=== Passage to read ===
* * * * * * * * *

The design's astounding speed comes from four diesel engines developing 9,648 hp at 1,050 rpm, driving four Lips 150D waterjets via four Reintjes VLJ6831 gearboxes.
Ship's service power comes from four 230 kW generators, two in each hull. The Joint Venture's hull is constructed of 5383 - H116 aluminum alloy, providing strength and resiliency at light weight. The aluminum superstructure is supported on vibration damping mounts.
The vessel is fitted with a Maritime Dynamics Inc. ride control system, consisting of computer-controlled, active trim tabs mounted at the transoms and active T-shaped hydrofoils mounted forward, to provide trim and motion dampening.
Chris Bollinger, CEO of Bollinger Shipyards, is confident that military orders will soon follow the Joint Venture's testing. "The Marines are testing (her) right now off the coast of Virginia. The word we're getting is that they're very impressed with the vessel. We know we can build them at a reasonable price — the design work is already done — so we expect military orders shortly."
He sees the craft's versatility as a major drawing point for the military. "Any of the services, including the Army, Navy, Marines, or Coast Guard, can configure the deck modules to suit its specific purposes. The basic vessel remains the same. That way the vessel can be shifted from service to service as requirements change."
The Joint Venture is actually the second WPC that the U.S. Marine Corps has tried. Last summer, the U.S. Marine Corps took the 331-ft. (100.8-m) Westpac Express, built by Australia's Austral Corporation, on a two-month charter for transportation between U.S. bases in the Far East. The Westpac Express was fitted with an 85-ft. (25.9 m) articulated stern ramp capable of loading and discharging trucks, armored personnel carriers, and light tanks. At 41 knots top speed, the Westpac Express is slightly slower than Joint Venture, but the Marines were impressed enough to follow it up by chartering the Joint Venture.

* * * * * * * * *

Stored entries:
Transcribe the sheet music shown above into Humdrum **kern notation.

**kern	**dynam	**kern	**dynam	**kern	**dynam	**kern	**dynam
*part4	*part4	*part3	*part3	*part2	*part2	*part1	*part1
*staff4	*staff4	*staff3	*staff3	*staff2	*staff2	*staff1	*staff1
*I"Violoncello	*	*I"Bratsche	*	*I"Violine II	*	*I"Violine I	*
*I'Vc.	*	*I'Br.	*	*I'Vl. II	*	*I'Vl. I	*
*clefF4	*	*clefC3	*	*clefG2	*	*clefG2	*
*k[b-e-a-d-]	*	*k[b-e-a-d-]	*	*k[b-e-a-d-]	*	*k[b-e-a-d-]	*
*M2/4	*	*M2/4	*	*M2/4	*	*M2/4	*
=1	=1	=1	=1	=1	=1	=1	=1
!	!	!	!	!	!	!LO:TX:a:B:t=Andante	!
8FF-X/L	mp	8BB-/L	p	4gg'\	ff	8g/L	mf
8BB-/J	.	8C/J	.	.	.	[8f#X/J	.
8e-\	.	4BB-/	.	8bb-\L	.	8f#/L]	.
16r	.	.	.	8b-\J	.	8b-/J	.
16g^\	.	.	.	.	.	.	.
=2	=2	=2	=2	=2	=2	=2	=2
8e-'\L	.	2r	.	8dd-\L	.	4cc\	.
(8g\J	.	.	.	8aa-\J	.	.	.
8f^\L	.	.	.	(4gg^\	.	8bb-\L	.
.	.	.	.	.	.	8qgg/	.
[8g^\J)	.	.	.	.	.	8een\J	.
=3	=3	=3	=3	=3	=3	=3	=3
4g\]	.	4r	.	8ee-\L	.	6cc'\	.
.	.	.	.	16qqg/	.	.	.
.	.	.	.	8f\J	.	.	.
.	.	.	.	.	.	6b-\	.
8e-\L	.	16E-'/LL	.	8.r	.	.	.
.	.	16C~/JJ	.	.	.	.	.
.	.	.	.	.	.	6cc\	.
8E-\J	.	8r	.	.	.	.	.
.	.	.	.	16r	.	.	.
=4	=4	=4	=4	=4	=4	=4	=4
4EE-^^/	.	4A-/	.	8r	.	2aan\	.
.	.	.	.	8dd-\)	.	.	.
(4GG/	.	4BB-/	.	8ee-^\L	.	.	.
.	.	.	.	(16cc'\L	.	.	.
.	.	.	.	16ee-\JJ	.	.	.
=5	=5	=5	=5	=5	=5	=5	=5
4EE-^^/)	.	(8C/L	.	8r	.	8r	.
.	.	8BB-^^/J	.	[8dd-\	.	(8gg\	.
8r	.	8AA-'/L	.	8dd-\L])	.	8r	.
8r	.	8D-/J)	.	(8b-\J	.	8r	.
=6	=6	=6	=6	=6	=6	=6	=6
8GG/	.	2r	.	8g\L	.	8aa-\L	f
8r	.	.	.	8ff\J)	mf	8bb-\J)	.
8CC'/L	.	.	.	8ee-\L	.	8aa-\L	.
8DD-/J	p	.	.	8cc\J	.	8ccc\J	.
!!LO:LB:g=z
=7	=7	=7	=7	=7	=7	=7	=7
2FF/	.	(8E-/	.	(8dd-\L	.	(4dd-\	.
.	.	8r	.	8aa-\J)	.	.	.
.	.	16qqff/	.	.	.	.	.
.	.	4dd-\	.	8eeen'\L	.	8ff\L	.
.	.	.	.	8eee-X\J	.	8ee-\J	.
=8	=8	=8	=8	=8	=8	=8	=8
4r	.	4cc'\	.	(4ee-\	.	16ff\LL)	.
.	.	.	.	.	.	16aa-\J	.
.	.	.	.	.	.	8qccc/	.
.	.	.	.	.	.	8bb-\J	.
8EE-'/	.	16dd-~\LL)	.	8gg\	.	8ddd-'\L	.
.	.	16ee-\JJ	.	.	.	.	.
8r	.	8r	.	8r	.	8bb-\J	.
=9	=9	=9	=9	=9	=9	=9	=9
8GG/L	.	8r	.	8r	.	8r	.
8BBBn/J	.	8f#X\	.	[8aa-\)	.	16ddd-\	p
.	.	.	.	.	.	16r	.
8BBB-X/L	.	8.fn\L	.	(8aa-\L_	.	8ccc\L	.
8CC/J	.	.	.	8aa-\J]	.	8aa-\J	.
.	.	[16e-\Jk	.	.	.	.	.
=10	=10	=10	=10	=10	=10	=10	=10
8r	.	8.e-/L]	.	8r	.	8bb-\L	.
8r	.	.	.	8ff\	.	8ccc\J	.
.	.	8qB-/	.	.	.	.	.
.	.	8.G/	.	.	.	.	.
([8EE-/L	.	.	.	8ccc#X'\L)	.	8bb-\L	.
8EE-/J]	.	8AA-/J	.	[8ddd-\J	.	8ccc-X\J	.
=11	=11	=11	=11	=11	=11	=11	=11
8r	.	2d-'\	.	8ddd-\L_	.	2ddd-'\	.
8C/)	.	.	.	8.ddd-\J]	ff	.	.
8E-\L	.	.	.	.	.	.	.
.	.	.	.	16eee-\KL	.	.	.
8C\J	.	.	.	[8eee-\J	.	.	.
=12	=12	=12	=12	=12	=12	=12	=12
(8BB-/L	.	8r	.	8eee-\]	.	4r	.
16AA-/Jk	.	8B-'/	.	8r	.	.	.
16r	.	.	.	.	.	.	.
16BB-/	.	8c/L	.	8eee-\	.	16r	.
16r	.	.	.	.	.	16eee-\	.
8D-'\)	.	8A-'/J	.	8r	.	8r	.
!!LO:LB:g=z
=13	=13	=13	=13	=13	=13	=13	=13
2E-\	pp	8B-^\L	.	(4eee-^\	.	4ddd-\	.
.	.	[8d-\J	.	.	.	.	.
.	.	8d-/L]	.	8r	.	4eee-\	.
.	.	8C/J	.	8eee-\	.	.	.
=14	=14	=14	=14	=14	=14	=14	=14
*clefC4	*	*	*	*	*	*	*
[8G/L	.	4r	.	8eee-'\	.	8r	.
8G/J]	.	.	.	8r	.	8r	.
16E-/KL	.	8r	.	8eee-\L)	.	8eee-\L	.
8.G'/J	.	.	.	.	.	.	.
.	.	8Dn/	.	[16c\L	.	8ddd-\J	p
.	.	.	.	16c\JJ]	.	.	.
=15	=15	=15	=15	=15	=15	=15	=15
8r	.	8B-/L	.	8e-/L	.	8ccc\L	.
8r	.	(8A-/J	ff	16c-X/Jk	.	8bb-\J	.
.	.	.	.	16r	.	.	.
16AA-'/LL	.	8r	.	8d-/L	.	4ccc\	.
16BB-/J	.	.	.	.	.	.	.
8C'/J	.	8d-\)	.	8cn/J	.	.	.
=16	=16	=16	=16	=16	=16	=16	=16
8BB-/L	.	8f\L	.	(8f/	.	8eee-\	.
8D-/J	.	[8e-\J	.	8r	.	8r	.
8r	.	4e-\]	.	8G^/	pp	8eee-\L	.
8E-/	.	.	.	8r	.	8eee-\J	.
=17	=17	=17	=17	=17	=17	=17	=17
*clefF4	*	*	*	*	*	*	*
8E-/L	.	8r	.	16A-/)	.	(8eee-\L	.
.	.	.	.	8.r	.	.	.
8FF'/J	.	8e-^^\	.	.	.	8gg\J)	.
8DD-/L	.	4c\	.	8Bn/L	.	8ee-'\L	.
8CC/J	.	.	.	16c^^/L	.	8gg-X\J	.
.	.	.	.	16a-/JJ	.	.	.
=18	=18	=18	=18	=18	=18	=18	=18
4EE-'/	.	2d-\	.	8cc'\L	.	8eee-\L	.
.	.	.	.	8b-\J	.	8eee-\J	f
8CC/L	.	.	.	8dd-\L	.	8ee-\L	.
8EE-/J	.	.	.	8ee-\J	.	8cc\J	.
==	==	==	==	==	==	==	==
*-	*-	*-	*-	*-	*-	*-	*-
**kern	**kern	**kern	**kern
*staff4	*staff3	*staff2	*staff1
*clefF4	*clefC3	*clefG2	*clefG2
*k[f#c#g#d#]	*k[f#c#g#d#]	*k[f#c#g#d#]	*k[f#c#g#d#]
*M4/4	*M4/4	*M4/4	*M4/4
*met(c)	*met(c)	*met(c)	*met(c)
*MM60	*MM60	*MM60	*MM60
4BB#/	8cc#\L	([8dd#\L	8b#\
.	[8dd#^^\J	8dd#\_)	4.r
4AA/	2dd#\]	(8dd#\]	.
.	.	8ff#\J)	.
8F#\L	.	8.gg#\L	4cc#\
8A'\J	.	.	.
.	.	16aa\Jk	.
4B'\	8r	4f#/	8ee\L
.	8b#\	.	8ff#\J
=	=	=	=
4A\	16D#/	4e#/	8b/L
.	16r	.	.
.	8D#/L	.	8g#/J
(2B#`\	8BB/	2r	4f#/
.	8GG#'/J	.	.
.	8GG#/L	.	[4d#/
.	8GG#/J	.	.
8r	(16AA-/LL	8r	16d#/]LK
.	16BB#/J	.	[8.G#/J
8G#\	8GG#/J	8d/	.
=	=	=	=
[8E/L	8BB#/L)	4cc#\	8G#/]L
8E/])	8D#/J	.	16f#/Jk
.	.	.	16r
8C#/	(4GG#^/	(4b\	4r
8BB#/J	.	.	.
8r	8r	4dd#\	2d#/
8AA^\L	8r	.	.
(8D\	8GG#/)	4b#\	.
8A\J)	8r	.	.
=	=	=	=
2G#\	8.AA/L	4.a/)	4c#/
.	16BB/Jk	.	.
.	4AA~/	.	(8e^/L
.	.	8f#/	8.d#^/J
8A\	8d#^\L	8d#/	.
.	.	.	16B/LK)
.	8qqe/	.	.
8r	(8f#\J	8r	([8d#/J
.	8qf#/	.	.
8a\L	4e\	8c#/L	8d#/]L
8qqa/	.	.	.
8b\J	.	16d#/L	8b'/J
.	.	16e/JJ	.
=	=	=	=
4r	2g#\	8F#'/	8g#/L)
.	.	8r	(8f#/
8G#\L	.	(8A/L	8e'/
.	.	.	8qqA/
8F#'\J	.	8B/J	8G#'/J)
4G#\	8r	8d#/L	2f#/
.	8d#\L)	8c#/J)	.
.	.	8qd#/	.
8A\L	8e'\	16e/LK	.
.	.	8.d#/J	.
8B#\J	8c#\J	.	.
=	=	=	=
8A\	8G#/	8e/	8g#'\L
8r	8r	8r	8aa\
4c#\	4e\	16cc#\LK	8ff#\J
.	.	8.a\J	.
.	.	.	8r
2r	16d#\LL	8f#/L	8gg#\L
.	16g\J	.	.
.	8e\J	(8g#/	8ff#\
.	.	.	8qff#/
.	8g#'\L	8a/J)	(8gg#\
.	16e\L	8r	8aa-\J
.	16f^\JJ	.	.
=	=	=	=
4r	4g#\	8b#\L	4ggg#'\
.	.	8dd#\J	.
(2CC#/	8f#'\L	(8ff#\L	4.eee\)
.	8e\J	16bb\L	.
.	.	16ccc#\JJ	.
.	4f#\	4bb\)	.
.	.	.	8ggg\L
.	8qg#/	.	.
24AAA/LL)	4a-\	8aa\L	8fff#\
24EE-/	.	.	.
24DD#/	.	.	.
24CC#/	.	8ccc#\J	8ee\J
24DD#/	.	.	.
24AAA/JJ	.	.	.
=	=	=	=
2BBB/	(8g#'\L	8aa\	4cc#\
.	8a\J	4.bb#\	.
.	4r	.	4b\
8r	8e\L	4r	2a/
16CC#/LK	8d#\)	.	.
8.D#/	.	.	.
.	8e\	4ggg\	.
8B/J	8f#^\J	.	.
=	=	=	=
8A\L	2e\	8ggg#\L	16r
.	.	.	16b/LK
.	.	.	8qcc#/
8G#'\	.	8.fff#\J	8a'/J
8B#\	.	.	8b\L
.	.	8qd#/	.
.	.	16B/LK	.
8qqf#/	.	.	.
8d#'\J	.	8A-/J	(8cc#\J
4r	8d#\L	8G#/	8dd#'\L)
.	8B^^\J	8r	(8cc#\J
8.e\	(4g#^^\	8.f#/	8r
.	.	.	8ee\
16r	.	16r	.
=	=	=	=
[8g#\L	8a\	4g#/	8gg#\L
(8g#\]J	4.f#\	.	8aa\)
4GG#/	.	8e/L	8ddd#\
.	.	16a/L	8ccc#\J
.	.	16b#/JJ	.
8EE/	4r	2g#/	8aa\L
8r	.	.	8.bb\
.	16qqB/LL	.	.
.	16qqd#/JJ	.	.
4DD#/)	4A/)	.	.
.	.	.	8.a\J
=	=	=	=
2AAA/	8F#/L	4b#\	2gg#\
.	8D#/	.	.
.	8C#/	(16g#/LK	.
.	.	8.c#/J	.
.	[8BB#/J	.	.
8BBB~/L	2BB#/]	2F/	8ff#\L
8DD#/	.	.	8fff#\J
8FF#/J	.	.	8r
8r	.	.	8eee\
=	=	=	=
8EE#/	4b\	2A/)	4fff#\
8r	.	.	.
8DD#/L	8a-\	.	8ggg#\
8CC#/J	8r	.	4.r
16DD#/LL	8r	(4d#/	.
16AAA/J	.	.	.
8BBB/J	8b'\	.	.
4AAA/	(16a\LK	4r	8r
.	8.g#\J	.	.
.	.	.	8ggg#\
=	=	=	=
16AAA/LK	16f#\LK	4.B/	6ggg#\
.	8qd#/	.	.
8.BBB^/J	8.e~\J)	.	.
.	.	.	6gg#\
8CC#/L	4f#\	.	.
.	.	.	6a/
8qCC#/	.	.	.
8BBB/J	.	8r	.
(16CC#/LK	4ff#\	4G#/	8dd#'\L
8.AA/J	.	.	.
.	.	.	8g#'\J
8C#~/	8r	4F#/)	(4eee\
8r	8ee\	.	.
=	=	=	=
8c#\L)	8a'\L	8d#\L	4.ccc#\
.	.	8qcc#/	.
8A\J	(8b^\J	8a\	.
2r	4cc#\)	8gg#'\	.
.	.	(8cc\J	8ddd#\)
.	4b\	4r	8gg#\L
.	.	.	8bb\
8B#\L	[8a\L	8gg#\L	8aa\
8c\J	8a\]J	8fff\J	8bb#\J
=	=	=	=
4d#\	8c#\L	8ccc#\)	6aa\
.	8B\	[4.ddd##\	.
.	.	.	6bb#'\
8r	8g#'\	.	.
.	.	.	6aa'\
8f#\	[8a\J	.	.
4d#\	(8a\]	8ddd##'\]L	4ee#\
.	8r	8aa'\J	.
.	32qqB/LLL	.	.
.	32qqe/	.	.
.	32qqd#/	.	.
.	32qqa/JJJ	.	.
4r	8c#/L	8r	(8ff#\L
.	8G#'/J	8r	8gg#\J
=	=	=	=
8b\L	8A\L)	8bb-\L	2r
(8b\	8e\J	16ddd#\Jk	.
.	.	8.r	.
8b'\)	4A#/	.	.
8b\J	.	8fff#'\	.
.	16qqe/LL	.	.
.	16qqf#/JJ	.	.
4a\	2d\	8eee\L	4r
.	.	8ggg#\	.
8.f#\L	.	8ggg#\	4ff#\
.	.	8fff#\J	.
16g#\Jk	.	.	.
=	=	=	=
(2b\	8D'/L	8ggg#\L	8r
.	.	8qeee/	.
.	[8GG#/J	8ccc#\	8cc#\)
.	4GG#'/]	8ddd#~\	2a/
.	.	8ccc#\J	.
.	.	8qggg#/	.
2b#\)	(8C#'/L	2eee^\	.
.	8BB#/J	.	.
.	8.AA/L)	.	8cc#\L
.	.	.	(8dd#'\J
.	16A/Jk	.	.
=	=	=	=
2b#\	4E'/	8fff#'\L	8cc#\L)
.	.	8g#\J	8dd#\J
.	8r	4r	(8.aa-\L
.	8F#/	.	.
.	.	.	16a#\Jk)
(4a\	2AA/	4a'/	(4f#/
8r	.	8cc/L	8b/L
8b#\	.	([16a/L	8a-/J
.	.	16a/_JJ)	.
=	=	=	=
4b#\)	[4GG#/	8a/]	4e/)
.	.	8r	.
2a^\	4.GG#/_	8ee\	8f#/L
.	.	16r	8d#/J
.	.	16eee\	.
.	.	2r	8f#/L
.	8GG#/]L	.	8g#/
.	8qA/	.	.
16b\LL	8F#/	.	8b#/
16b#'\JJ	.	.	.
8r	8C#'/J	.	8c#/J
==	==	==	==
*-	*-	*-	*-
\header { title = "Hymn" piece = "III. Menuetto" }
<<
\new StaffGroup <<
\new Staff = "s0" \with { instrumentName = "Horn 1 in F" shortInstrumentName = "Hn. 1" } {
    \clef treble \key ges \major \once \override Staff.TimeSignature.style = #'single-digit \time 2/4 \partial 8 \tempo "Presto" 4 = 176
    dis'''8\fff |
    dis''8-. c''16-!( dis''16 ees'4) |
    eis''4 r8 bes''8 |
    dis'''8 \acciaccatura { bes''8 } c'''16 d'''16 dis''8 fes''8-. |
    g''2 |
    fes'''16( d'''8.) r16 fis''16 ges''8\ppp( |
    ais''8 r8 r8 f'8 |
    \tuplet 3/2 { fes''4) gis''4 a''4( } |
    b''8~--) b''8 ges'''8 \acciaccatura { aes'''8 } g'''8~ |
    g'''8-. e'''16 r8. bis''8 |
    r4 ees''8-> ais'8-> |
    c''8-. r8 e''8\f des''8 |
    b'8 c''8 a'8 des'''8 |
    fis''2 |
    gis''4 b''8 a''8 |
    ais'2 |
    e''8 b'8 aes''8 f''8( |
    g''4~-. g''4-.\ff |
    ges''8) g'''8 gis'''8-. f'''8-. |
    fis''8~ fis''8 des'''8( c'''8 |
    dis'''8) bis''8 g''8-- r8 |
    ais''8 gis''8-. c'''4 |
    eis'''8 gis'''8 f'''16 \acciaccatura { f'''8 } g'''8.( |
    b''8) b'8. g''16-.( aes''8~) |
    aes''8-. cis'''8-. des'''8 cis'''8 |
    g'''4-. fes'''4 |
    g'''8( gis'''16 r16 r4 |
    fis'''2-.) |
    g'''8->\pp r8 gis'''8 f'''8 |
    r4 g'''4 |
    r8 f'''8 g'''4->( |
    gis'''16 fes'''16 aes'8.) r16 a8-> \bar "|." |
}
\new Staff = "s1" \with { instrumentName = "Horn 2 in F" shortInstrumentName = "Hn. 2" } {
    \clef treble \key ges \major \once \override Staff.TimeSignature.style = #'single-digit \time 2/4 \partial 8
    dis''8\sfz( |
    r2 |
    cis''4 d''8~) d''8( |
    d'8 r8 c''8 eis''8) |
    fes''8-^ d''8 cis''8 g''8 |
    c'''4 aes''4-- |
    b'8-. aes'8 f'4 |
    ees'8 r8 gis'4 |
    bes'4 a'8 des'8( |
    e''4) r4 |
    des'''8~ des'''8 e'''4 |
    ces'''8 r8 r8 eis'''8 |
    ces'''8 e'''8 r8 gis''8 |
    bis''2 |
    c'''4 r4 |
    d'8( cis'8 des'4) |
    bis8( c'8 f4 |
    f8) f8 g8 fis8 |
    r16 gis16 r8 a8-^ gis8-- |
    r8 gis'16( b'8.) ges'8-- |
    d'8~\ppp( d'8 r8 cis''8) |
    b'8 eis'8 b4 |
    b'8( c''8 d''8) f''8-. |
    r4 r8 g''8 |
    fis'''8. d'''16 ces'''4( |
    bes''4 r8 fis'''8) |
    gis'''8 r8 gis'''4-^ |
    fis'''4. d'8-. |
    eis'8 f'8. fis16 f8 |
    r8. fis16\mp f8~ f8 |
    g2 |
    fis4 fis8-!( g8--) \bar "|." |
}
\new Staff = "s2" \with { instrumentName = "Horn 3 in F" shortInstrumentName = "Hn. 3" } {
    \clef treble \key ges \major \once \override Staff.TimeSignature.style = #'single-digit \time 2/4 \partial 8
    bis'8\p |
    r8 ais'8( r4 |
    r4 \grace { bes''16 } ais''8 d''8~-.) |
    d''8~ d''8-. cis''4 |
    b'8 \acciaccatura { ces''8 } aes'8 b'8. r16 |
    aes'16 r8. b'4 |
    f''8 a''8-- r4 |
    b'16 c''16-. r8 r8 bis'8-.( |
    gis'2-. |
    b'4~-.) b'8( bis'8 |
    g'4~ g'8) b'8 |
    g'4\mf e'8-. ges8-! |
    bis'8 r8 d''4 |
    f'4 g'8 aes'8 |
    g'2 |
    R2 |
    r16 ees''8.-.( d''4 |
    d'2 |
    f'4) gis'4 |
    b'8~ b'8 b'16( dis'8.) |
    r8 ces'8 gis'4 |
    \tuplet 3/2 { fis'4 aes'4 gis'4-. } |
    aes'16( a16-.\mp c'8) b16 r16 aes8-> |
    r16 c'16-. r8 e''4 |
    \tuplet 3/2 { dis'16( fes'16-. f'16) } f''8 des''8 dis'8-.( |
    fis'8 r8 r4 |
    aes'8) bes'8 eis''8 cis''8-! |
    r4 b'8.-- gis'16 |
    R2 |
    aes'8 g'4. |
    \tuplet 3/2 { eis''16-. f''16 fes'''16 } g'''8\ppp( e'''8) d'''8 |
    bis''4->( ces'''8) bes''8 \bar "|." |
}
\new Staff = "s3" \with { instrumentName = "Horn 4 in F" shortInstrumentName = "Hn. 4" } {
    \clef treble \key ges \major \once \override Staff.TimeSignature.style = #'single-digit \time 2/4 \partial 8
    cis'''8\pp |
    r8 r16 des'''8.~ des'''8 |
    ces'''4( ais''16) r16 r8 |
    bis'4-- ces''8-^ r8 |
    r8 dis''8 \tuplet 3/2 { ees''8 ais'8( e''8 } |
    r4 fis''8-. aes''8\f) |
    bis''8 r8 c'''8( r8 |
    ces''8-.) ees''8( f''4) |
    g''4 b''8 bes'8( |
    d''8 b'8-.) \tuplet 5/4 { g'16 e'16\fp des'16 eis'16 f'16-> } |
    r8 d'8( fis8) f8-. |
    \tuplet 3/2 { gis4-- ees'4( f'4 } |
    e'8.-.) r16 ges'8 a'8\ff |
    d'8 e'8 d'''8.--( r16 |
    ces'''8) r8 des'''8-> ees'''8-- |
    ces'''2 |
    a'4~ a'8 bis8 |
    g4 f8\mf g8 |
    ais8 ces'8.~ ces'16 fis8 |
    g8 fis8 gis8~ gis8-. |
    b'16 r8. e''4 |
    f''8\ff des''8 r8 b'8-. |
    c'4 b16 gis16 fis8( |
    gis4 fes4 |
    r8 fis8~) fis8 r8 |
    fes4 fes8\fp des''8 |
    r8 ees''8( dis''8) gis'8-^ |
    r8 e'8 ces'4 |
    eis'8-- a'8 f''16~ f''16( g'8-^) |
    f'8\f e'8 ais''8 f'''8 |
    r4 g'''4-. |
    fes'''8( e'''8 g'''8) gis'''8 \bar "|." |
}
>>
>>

* * * * * * * * *

=== What is expected ===
Answer these questions from the passage on the Joint Venture vessel:
1. How many generators supply ship's service power, and what is each one's output?
2. According to Chris Bollinger, where are the Marines testing the vessel?
3. How long was the charter on which the U.S. Marine Corps took the Westpac Express?
Rely only on the text for your answers.

=== Answer to this problem ===
1. Four generators, each producing 230 kW.
2. Off the coast of Virginia.
3. Two months.